_Work instruction_. Reproduce the records below exactly, but only between the lines holding "Mental Health Conference" and "information pages.", inclusive.

_Given records_.
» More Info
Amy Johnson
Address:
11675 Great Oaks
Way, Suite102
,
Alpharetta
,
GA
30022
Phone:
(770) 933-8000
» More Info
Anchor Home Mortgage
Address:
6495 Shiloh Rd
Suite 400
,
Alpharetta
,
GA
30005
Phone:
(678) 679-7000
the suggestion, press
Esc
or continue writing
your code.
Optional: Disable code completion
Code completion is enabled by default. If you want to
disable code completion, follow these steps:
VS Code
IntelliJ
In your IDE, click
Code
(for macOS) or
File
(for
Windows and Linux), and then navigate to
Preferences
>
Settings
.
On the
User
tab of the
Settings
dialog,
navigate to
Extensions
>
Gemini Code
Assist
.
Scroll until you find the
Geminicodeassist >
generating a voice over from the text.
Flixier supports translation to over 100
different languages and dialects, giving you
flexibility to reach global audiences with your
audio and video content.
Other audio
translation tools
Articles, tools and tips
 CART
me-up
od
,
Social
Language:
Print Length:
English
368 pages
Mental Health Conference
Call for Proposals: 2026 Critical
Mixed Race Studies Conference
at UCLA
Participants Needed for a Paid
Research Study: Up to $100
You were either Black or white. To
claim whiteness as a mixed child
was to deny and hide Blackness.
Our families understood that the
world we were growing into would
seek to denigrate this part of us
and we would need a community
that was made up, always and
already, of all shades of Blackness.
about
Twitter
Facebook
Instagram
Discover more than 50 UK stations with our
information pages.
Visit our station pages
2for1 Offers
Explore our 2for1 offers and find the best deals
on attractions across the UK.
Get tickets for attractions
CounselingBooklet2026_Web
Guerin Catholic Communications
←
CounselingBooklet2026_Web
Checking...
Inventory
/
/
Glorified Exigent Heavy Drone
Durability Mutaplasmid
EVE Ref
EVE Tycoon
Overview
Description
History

_Response to the task_.
Mental Health Conference
Call for Proposals: 2026 Critical
Mixed Race Studies Conference
at UCLA
Participants Needed for a Paid
Research Study: Up to $100
You were either Black or white. To
claim whiteness as a mixed child
was to deny and hide Blackness.
Our families understood that the
world we were growing into would
seek to denigrate this part of us
and we would need a community
that was made up, always and
already, of all shades of Blackness.
about
Twitter
Facebook
Instagram
Discover more than 50 UK stations with our
information pages.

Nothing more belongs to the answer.